Retour sur le "nous tous ensemble"
Le « nous tous ensemble » asséné à tout bout de champ, en fait, c’est du « moi je » qui déborde partout.
D’abord des photos en gros plan d’artistes, qui prennent la pose pour nous dire qu’ils sont vachement fiers de nous présenter leur œuvre qui est super profonde, qu’on va en prendre plein la tête et le corps. En serons-nous dignes, nous, les néants, les riens du tout, les pas-artistes ?
Et regardez leur air pénétré, y en a là-dedans. Culte de la personnalité ? Non, elles/ils sont tous belles/beaux, mais les pages modes de Paris Match n’en n’ont pas voulu, c’est tout.
Les citations qui suivent, je vous invite à y réfléchir, et si vous considérez que ça ne vous apporte rien, ne vous apprend rien, que vous vous demandez même parfois mais qu’est-ce que ça veut bien dire, eh bien excusez-moi de vous le dire aussi brutalement, vous êtes cons.
Parce que ça parle du monde de dedans lequel on est, et que le truc est très simple : vous pouvez raconter votre vie la plus intime, de toute façon, vous pourrez toujours dire que ça dit quelque chose du monde de maintenant, que ça parle du fameux rapport au monde.

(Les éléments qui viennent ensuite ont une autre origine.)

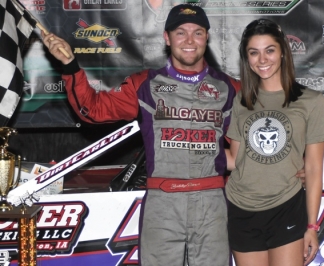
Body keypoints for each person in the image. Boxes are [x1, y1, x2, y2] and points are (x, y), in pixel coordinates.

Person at [41, 5, 306, 265]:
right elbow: (94, 111)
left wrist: (294, 164)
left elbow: (266, 136)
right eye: (181, 32)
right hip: (163, 203)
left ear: (207, 37)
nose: (190, 40)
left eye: (198, 32)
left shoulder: (230, 89)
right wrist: (69, 66)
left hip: (212, 202)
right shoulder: (144, 84)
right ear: (167, 38)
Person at [224, 19, 324, 266]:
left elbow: (314, 168)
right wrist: (193, 145)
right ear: (246, 58)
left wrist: (312, 226)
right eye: (254, 52)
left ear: (282, 51)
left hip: (286, 206)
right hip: (240, 208)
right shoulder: (242, 100)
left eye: (269, 50)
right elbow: (235, 161)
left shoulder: (311, 101)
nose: (262, 60)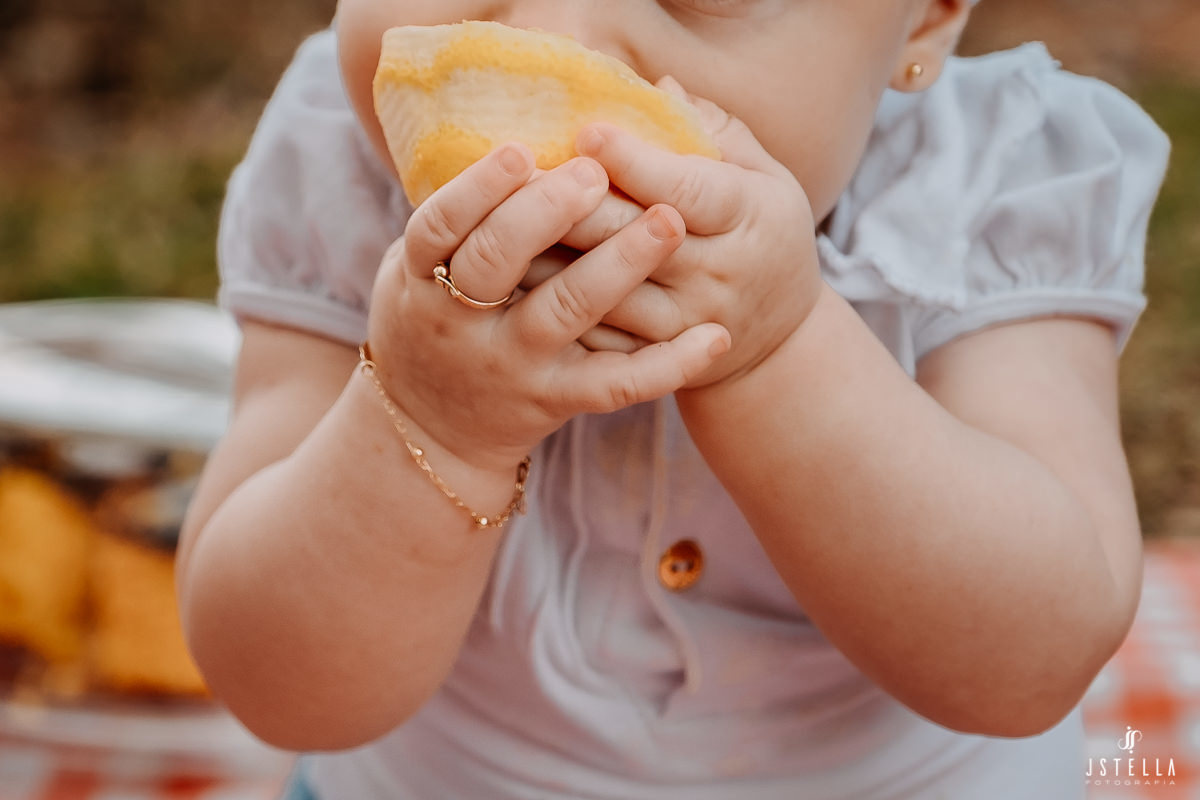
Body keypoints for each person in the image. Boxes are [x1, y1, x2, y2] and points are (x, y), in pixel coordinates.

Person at [176, 0, 1171, 797]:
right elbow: (274, 679)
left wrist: (777, 348)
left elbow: (1032, 658)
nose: (548, 39)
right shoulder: (345, 170)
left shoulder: (988, 184)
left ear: (919, 21)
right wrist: (428, 418)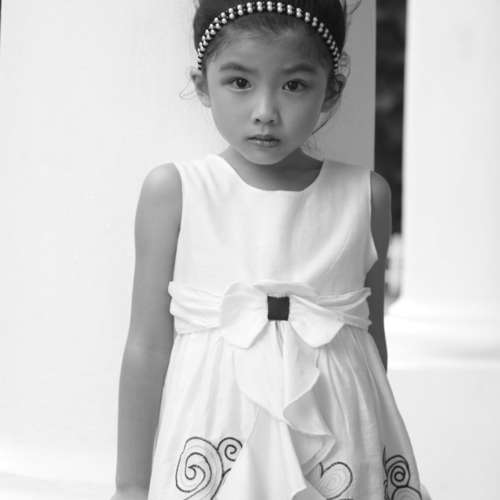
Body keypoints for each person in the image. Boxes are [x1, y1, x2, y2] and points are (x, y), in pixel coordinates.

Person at [111, 1, 431, 499]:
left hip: (339, 445)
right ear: (203, 85)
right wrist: (130, 485)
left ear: (331, 91)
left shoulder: (365, 197)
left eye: (294, 85)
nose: (265, 111)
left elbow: (370, 345)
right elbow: (147, 347)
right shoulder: (176, 192)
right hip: (214, 436)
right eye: (240, 82)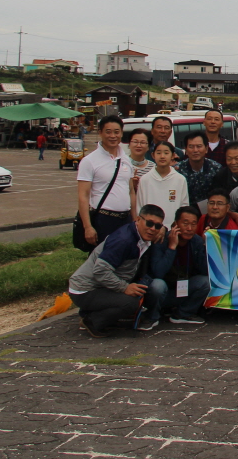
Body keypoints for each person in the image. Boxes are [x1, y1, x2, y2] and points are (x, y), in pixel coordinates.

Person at [68, 203, 164, 337]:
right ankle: (92, 321)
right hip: (84, 289)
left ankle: (100, 316)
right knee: (130, 303)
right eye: (149, 223)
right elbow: (100, 271)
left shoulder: (139, 237)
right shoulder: (124, 240)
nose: (153, 229)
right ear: (138, 219)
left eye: (158, 226)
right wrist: (124, 288)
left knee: (137, 293)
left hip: (99, 286)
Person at [144, 206, 210, 328]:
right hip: (162, 292)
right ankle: (152, 316)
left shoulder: (196, 241)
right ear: (175, 224)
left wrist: (206, 245)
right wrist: (172, 248)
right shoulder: (162, 239)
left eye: (193, 224)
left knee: (206, 282)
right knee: (157, 285)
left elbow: (205, 271)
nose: (189, 228)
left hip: (182, 290)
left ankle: (183, 313)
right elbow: (158, 272)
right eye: (185, 223)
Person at [76, 115, 135, 249]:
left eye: (116, 132)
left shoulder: (126, 159)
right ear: (100, 133)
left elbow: (131, 191)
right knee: (102, 258)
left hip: (125, 220)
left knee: (125, 258)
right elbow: (83, 196)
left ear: (121, 133)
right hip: (103, 220)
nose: (113, 136)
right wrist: (88, 227)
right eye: (108, 132)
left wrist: (134, 218)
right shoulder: (89, 161)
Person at [136, 140, 190, 225]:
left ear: (173, 155)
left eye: (166, 153)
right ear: (153, 155)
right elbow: (139, 206)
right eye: (158, 153)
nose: (162, 156)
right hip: (150, 228)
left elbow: (184, 207)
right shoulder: (145, 180)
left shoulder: (180, 179)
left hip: (173, 228)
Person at [177, 132, 223, 212]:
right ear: (186, 150)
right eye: (191, 147)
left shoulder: (216, 168)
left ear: (206, 149)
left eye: (199, 146)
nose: (195, 150)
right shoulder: (178, 170)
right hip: (185, 212)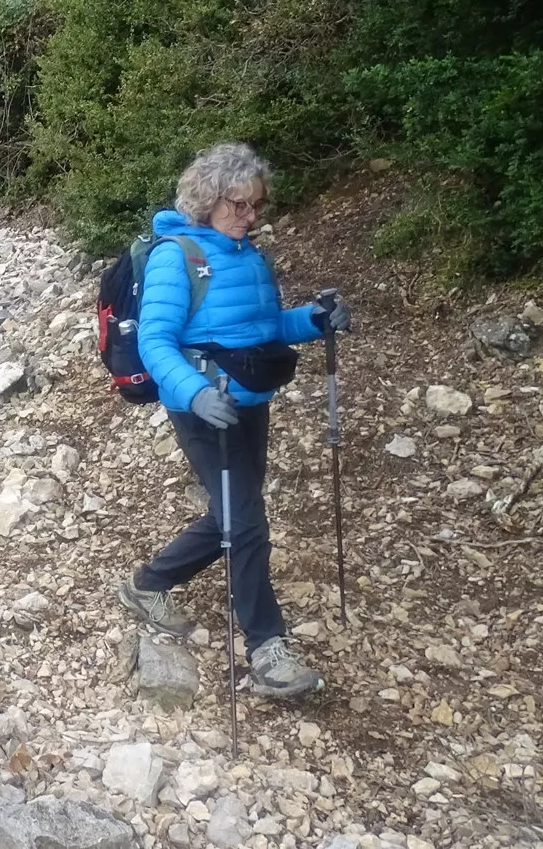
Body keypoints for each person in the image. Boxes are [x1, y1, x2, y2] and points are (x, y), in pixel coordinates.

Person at [115, 142, 351, 698]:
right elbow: (155, 341)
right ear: (209, 200)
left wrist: (315, 320)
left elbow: (266, 329)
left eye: (256, 206)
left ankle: (149, 584)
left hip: (249, 403)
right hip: (203, 410)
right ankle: (268, 652)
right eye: (239, 206)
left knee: (233, 512)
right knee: (245, 521)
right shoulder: (179, 256)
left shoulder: (247, 255)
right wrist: (195, 394)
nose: (251, 216)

Mais pour s’épargner la lecture intégrale des citations et l’écoute intégrale des interviews et chroniques qui se regardent dans le miroir en croyant y voir le monde, je vous donne la clé, et comme ça on n’en parle plus :
lorsque vous abordez un sujet, quel qu’il soit, c’est simple, vous partez de votre nombril, et de votre nombril vous dites ce que vous voyez, c’est-à-dire pas grand-chose, comme ça, au lieu de partir du monde qui vous entoure pour vous en imprégner, comme cela paraît à priori logique, non, vous faites l’inverse, c’est le monde qui doit vous remercier d’exister. C’est le monde qui tourne autour de vous.
Vous avez vu comme c’est du brassage de vide ce que je suis en train de faire ? Parce que le monde, c’est quoi hein ? C’est tellement de choses que vous commencez par quoi ? L’avantage de rester dans l’abstraction, c’est que vous pouvez dire à peu près n’importe quoi sur n’importe quel sujet, le manque total de précision permet tout.
Voici donc
quelques citations,
« La fiction m’apparaissait comme une confidence »
« J’essaye de cultiver cet infiniment petit qui révèle l’infiniment profond »
« Dans la voltige, je ne vole pas mais j’essaie d’aller le plus haut possible »
« Je prends la parole comme une matière, comme l’outil d’un espace et du temps »
« Quand je compose je veux pouvoir rêver à ce qui va être possible »
« Il a fallu que je m’aliène pour écrire ce livre »
« J’aime faire de la place pour l’autre en moi »
« J’ai essayé de faire des mélodies comme on jour aux fléchettes »
Et attendez, celles-ci, elles sont tartiflettes, Flaubert, il te les aurait mises dans le Dictionnaire des idées reçues :
« Une exposition, c’est comme un texte, on a les mots, il faut trouver les phrases »
«
Avis critique est une excellente émission »
« Il faut garder le côté gai de la musique, même pour parler de choses douloureuses »
« Le théâtre, c’est casser l’horizontalité dramatique de la vie »
On peut en inventer en dix secondes, ça peut devenir une discipline olympique : "Quand je cuisine une tarte aux fraises, j'aime bien penser aussi à la possibilité de la fraise comme entité culinaire et comme fruit organiquement structuré."
Et quand Papy Conclu il nous raconte qu’
à un moment il a su « le code qui faisait apparaître un hélico dans GTA », qu’
il se demandait avec quelle main il allait pouvoir jouer avec sa Nintendo Switch, quand il jouait avec sa fille à Super Mario 3D, mais il parle du Monde, bande de ploucs qui comprenez rien !
Le Monde de France Popo, c’est chacun dans sa bulle.
Il existe toutefois des autistes plus sympathiques.